Decoding Modern English


Do you want people to remember you as “an angel”?

Get murdered.

Do you want people to refer to you as “a miracle”?

Become a drug addict or an alcoholic for a decade, then sober up for about a week.

Do you want people to call you “a genius”?

Post some life hack advice to your Facebook page explaining how to make your whites whiter with a tablespoon of vinegar.

Do you want people to think of you as “a savior”?

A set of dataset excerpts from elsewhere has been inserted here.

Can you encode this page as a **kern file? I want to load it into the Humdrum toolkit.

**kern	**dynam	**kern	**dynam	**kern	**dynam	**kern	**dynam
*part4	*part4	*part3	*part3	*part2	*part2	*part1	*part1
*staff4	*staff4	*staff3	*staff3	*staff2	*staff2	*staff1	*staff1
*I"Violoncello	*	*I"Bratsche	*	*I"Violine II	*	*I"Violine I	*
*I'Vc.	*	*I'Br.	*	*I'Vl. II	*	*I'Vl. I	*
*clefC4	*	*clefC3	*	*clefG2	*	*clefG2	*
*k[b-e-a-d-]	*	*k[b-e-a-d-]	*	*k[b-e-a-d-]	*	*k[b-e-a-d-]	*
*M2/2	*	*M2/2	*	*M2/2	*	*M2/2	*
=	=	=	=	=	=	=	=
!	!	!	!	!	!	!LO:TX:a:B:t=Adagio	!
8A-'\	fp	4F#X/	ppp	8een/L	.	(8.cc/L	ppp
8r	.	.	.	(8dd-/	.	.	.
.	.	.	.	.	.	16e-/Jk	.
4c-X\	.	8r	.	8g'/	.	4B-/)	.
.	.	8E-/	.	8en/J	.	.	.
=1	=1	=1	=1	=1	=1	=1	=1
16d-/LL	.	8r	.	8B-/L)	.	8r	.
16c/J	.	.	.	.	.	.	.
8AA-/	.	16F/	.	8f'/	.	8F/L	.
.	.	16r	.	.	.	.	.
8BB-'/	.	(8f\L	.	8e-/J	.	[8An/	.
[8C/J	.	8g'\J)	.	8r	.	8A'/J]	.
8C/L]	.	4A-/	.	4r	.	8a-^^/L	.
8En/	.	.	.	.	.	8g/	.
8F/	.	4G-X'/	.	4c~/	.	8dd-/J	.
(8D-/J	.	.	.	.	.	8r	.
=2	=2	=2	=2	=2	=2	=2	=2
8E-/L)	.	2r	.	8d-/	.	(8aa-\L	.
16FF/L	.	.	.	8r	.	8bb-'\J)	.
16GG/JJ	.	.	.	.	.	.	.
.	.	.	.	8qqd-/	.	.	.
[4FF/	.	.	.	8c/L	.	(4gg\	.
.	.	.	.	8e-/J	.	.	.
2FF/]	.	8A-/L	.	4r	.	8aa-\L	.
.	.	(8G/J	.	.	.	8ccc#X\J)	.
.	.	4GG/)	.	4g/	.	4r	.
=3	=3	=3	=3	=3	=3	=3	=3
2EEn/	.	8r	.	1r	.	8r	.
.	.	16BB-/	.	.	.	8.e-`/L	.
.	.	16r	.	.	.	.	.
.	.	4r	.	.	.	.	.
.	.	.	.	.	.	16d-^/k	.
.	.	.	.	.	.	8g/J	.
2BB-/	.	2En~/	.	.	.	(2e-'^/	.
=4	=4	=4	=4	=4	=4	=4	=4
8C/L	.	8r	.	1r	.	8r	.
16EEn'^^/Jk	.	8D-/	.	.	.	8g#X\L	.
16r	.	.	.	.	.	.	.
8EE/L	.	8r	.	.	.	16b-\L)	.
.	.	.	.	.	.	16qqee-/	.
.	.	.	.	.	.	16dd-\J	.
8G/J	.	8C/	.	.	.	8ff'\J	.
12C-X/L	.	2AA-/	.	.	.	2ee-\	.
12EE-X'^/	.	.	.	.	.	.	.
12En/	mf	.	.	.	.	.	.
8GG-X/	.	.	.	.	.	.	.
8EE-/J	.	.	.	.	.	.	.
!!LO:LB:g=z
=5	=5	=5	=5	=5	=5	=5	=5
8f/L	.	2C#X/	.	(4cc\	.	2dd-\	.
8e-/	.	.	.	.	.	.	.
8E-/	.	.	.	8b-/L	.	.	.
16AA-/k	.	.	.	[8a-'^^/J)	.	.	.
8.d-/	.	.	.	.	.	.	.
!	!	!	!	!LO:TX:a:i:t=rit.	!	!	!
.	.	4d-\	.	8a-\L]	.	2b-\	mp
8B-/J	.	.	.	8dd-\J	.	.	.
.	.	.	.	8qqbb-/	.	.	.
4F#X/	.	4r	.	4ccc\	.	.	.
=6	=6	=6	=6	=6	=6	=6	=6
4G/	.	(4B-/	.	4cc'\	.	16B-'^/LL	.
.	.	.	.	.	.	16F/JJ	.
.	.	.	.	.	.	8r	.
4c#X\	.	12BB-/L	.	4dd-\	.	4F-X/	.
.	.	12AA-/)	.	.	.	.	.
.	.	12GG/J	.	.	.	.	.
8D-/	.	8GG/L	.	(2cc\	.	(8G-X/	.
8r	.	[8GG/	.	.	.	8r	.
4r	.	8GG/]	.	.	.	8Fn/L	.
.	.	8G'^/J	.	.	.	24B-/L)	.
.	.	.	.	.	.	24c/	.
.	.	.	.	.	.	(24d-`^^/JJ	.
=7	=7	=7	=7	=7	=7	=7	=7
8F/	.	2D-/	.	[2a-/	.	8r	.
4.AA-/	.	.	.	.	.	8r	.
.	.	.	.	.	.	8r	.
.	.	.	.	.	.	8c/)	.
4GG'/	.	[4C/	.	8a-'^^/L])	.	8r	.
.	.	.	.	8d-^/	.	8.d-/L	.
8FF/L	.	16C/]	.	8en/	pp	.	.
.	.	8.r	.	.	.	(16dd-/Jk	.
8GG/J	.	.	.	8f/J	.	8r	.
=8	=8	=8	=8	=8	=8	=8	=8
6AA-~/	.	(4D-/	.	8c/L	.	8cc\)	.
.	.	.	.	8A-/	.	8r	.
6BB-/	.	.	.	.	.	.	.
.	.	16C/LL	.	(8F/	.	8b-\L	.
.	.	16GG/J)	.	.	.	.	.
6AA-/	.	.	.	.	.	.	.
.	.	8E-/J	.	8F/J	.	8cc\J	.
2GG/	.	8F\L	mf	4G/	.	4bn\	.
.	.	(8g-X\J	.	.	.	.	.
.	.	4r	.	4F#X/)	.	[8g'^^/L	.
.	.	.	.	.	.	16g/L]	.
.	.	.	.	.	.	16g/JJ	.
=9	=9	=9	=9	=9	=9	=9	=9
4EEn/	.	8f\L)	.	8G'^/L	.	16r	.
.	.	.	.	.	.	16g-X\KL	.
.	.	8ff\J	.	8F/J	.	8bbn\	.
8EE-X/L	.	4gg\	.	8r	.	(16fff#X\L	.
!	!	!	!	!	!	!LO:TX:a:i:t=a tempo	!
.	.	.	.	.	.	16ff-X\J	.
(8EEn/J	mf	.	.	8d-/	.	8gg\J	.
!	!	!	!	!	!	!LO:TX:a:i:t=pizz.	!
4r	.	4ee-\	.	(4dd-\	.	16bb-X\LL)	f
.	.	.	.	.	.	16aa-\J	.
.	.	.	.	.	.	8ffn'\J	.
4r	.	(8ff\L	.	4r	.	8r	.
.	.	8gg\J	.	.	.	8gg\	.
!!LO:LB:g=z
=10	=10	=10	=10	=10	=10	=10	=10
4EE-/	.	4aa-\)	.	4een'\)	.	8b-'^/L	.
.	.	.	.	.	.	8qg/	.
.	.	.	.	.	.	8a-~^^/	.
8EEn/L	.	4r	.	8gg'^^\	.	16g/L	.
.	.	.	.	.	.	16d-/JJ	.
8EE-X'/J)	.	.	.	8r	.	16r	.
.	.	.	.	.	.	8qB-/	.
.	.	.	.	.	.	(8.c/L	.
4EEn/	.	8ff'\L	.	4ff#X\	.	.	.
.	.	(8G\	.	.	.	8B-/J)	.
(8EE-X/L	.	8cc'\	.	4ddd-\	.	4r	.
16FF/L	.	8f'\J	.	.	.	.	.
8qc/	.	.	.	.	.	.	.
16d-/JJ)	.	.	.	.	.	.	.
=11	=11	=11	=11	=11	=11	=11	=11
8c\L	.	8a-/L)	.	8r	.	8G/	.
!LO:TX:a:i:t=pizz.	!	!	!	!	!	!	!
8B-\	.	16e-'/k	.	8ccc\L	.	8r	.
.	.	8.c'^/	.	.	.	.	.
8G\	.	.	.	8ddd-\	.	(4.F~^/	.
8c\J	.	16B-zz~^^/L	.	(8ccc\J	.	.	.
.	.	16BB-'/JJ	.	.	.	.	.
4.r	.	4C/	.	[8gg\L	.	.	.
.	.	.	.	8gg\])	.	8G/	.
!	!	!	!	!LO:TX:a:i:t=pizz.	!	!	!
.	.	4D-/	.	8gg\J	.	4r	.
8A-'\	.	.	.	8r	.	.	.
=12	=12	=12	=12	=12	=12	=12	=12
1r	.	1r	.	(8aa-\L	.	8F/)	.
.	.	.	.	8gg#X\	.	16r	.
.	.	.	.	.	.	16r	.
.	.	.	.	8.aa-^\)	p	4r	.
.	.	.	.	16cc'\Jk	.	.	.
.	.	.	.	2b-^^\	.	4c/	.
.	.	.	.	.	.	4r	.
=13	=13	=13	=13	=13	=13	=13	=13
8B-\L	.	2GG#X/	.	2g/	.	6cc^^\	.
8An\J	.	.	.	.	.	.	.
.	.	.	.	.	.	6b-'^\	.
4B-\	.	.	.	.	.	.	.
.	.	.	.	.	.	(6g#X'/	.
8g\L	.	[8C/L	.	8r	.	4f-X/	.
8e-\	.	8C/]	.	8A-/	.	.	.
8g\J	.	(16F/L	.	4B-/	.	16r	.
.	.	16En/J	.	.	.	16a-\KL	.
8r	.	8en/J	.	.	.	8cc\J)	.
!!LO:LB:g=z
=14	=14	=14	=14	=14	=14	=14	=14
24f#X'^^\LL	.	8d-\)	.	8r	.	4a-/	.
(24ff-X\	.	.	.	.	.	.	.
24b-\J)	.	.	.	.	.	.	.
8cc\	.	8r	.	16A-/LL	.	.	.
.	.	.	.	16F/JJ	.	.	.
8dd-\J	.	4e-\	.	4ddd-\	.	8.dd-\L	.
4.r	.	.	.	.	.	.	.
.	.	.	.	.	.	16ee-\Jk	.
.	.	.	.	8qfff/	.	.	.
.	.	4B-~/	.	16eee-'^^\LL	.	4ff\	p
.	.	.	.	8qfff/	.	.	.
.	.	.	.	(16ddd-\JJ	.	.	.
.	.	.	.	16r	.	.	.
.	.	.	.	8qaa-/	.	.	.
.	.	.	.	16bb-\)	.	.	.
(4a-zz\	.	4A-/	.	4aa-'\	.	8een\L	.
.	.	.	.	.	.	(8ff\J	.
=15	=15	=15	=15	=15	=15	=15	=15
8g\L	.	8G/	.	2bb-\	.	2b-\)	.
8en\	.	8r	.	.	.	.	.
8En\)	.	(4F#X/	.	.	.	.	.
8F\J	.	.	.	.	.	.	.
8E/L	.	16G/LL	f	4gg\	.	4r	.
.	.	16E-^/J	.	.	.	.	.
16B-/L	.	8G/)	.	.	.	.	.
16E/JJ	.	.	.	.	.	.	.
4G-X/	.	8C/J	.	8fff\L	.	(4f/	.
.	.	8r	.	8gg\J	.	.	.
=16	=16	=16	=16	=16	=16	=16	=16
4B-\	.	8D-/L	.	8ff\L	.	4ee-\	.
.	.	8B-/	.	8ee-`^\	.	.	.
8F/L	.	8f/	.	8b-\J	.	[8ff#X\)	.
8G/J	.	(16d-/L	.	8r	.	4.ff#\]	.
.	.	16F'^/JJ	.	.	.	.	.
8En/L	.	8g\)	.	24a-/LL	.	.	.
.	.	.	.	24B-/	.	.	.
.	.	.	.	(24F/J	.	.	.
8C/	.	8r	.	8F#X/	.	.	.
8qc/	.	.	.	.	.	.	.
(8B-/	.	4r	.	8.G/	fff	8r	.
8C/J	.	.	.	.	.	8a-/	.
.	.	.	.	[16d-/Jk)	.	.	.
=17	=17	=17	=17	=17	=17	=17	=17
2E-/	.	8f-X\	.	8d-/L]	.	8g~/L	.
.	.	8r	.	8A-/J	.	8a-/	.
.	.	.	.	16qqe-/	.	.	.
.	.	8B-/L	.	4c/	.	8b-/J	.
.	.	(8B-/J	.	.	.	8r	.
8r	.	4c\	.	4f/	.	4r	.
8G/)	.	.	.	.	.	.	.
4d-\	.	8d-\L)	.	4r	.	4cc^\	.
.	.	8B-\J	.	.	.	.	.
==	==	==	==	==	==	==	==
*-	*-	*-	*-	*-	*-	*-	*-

Badger J.K. Rowling on her Twitter feed until she agrees to write another Harry Potter book.

Do you want to be called “a hero”?

Take your son or daughter to some extracurricular activity and shout encouraging things at them.

Do you want to be called “a disaster”?

Become the first African-American president of the United States, solve the nation’s financial crisis, take out the leader of the world’s most notorious terrorist network, secure universal health care, improve the country’s image across the globe and speak with intelligence, restraint and compassion.

Next week’s linguistics lesson: integrating “covfefe” into the Western vernacular.

11 thoughts on “Decoding Modern English

  1. Great synopsis of that viral article making the social media rounds. Obama’s Disaster Presidency. I have to hand it to you. You may be the Internet’s first Poet Journalist. Does that fit? Your ability to transform long read into bite-sized slices.